One is simple demand reduction: putting more electric vehicles on the road reduces the need for gasoline and imported oil, pushing pump prices down for all consumers. While upper-income households would save about 6.4% on energy, including gasoline, lower-income households likely to still be driving cars with traditional gasoline engines in 2035 stand to gain the most — spending 6.6% less on energy, according to the research.
The other pathway is through the “domino effect” that would occur thanks to cheaper, more efficient battery technology made to serve an increasing EV market. Widespread EV adoption would spur innovation and efficiencies that would make it less costly for utilities to store energy. Brown and Palsule describe this development as pivotal to helping stabilize costs and offset any potential increase in home electricity prices driven by EV adoption. Home electricity prices might even fall slightly, according to the study.
And because global oil demand seems unlikely to fall, U.S. oil producers would typically be able to ship some of the oil they would have used to make gasoline to other countries, increasing the U.S. role as a net energy exporter, according to the research. During shocks, such as the ongoing conflicts in Ukraine or Iran, Brown and Palsule say electric vehicle adoption would help cushion the U.S. economy.
Given recent events, Palsule and Brown say it’s unclear whether any of the predicted savings will come to pass, however. Not only have the federal rules been repealed, the U.S. government and some other state governments are also challenging the emissions rules adopted by California and 17 other states, administratively and in court.
Even if those rules remain in place, such a piecemeal approach may not be enough to keep the momentum going, or to realize all the benefits of a widespread EV transition, they said.
“Maximizing the benefits of a transition to electric vehicles that would both help consumers and strengthen the nation’s energy security can only come with a nationwide strategy,” Brown said.
The study, “Unleashing Storage by Driving Electric: A Pathway to Affordable, Secure and Clean Energy,” was published Feb. 9, 2026, in Energy Policy. It is available at https://doi.org/10.1016/j.enpol.2026.115138.

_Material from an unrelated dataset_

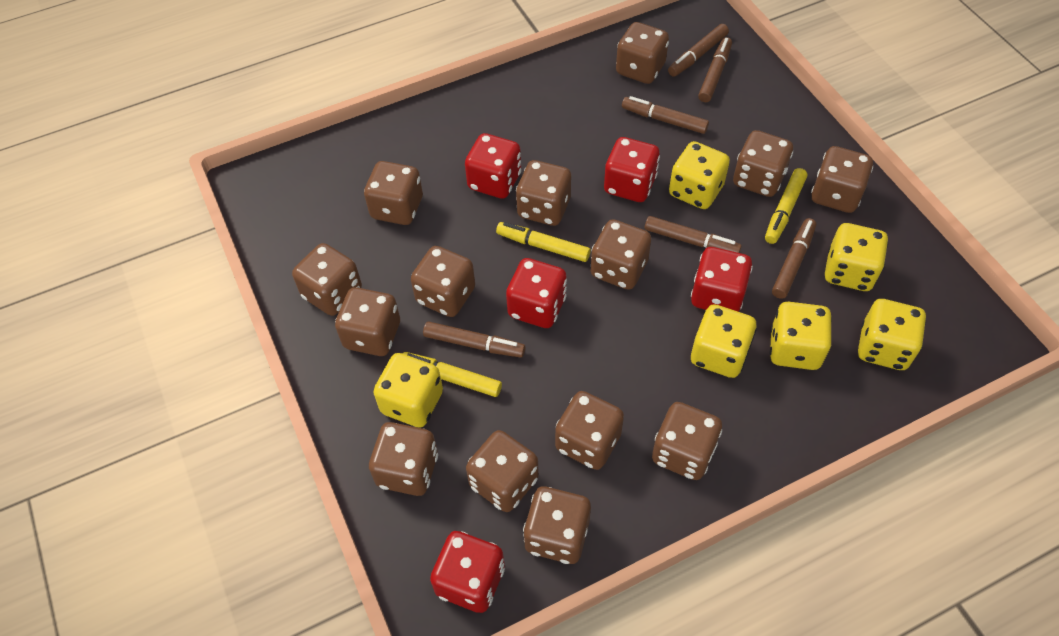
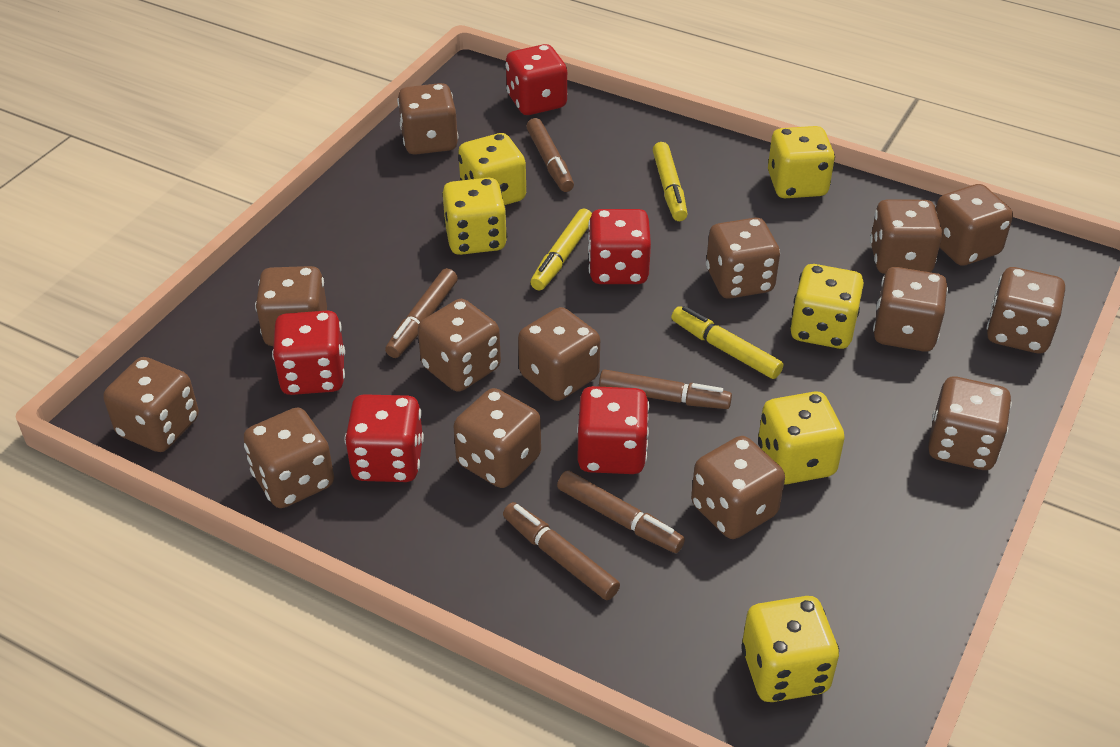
brown marker: 6 -> 5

Palsule developed the concept and methodology and wrote the initial draft. Chakravarthy assisted with visualization, analysis, and data curation. Brown supervised the research and contributed to writing and editing.
The research was supported by funding from the Ray C. Anderson Foundation, Georgia Tech’s Energy Policy and Innovation Center and the Brook Byers Institute for Sustainable Systems at Georgia Tech.